- [EXERCISE GOAL]
In your reply, write out the records exactly, each line intact.

- [INFORMATION]

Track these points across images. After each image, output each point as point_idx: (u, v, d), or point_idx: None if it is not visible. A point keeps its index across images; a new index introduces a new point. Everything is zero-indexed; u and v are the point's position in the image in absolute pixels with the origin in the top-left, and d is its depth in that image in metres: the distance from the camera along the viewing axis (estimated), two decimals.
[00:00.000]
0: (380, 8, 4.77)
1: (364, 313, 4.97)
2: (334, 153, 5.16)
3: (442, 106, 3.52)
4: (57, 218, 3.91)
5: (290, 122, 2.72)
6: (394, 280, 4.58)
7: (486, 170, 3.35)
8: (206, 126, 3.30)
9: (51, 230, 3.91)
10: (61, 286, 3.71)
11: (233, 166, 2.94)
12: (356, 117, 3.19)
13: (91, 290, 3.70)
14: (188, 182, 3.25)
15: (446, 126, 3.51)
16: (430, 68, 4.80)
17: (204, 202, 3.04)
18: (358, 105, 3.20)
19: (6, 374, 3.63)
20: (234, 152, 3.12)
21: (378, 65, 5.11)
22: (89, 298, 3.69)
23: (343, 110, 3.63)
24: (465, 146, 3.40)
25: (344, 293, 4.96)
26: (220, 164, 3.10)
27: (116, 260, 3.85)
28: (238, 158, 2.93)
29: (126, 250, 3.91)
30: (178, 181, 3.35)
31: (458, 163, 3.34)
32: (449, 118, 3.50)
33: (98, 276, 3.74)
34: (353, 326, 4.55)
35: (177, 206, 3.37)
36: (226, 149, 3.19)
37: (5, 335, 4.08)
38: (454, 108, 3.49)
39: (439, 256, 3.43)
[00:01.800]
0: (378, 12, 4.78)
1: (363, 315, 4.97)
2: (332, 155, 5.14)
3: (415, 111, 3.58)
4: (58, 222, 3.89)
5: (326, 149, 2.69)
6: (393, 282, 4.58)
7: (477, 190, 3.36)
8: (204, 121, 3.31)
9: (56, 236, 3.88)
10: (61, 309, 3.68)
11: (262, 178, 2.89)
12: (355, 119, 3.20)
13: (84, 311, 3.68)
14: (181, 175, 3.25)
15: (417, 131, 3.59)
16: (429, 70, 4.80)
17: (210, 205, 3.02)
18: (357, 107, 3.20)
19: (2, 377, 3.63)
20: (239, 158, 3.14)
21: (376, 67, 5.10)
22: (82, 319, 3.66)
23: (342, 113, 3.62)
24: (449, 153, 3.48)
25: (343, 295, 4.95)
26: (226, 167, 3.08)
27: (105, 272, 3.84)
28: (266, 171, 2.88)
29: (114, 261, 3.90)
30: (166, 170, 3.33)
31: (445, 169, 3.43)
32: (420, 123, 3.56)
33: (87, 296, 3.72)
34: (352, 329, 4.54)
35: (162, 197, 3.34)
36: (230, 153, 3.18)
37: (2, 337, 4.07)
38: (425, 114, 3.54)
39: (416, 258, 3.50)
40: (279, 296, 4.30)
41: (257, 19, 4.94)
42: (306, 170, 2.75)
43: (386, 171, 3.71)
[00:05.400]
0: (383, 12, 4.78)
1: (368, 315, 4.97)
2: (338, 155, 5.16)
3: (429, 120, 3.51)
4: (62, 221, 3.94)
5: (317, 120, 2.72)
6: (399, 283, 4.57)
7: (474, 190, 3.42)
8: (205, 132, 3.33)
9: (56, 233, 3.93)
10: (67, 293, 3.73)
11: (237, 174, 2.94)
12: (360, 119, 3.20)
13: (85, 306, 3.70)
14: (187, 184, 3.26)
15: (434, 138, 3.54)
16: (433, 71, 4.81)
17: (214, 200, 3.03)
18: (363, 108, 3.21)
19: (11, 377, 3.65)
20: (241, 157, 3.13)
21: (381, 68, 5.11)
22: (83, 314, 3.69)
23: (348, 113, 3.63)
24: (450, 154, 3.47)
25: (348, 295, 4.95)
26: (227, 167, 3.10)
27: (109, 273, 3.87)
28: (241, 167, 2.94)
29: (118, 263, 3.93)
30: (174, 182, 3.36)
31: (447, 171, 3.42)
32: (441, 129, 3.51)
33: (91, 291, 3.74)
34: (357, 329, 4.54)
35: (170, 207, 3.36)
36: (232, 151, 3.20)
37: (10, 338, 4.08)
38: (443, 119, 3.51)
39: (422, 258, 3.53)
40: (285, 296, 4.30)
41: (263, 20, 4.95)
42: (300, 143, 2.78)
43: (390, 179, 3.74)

- [SOLUTION FOR THIS EXERCISE]
Track these points across images. After each image, output each point as point_idx: (u, v, d), or point_idx: None if it is not visible. A point keeps its index across images; a new index introduces a new point. Everything is zero-indexed; u and v are the point's position in the image in absolute pixels with the origin in the top-left, and d is its depth in that image in metres: the distance from the camera along the viewing axis (estimated), two decimals.
[00:00.000]
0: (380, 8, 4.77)
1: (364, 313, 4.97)
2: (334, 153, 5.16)
3: (442, 106, 3.52)
4: (57, 218, 3.91)
5: (290, 122, 2.72)
6: (394, 280, 4.58)
7: (486, 170, 3.35)
8: (206, 126, 3.30)
9: (51, 230, 3.91)
10: (61, 286, 3.71)
11: (233, 166, 2.94)
12: (356, 117, 3.19)
13: (91, 290, 3.70)
14: (188, 182, 3.25)
15: (446, 126, 3.51)
16: (430, 68, 4.80)
17: (204, 202, 3.04)
18: (358, 105, 3.20)
19: (6, 374, 3.63)
20: (234, 152, 3.12)
21: (378, 65, 5.11)
22: (89, 298, 3.69)
23: (343, 110, 3.63)
24: (465, 146, 3.40)
25: (344, 293, 4.96)
26: (220, 164, 3.10)
27: (116, 260, 3.85)
28: (238, 158, 2.93)
29: (126, 250, 3.91)
30: (178, 181, 3.35)
31: (458, 163, 3.34)
32: (449, 118, 3.50)
33: (98, 276, 3.74)
34: (353, 326, 4.55)
35: (177, 206, 3.37)
36: (226, 149, 3.19)
37: (5, 335, 4.08)
38: (454, 108, 3.49)
39: (439, 256, 3.43)
[00:01.800]
0: (378, 12, 4.78)
1: (363, 315, 4.97)
2: (332, 155, 5.14)
3: (415, 111, 3.58)
4: (58, 222, 3.89)
5: (326, 149, 2.69)
6: (393, 282, 4.58)
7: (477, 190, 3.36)
8: (204, 121, 3.31)
9: (56, 236, 3.88)
10: (61, 309, 3.68)
11: (262, 178, 2.89)
12: (355, 119, 3.20)
13: (84, 311, 3.68)
14: (181, 175, 3.25)
15: (417, 131, 3.59)
16: (429, 70, 4.80)
17: (210, 205, 3.02)
18: (357, 107, 3.20)
19: (2, 377, 3.63)
20: (239, 158, 3.14)
21: (376, 67, 5.10)
22: (82, 319, 3.66)
23: (342, 113, 3.62)
24: (449, 153, 3.48)
25: (343, 295, 4.95)
26: (226, 167, 3.08)
27: (105, 272, 3.84)
28: (266, 171, 2.88)
29: (114, 261, 3.90)
30: (166, 170, 3.33)
31: (445, 169, 3.43)
32: (420, 123, 3.56)
33: (87, 296, 3.72)
34: (352, 329, 4.54)
35: (162, 197, 3.34)
36: (230, 153, 3.18)
37: (2, 337, 4.07)
38: (425, 114, 3.54)
39: (416, 258, 3.50)
40: (279, 296, 4.30)
41: (257, 19, 4.94)
42: (306, 170, 2.75)
43: (386, 171, 3.71)
[00:05.400]
0: (383, 12, 4.78)
1: (368, 315, 4.97)
2: (338, 155, 5.16)
3: (429, 120, 3.51)
4: (62, 221, 3.94)
5: (317, 120, 2.72)
6: (399, 283, 4.57)
7: (474, 190, 3.42)
8: (205, 132, 3.33)
9: (56, 233, 3.93)
10: (67, 293, 3.73)
11: (237, 174, 2.94)
12: (360, 119, 3.20)
13: (85, 306, 3.70)
14: (187, 184, 3.26)
15: (434, 138, 3.54)
16: (433, 71, 4.81)
17: (214, 200, 3.03)
18: (363, 108, 3.21)
19: (11, 377, 3.65)
20: (241, 157, 3.13)
21: (381, 68, 5.11)
22: (83, 314, 3.69)
23: (348, 113, 3.63)
24: (450, 154, 3.47)
25: (348, 295, 4.95)
26: (227, 167, 3.10)
27: (109, 273, 3.87)
28: (241, 167, 2.94)
29: (118, 263, 3.93)
30: (174, 182, 3.36)
31: (447, 171, 3.42)
32: (441, 129, 3.51)
33: (91, 291, 3.74)
34: (357, 329, 4.54)
35: (170, 207, 3.36)
36: (232, 151, 3.20)
37: (10, 338, 4.08)
38: (443, 119, 3.51)
39: (422, 258, 3.53)
40: (285, 296, 4.30)
41: (263, 20, 4.95)
42: (300, 143, 2.78)
43: (390, 179, 3.74)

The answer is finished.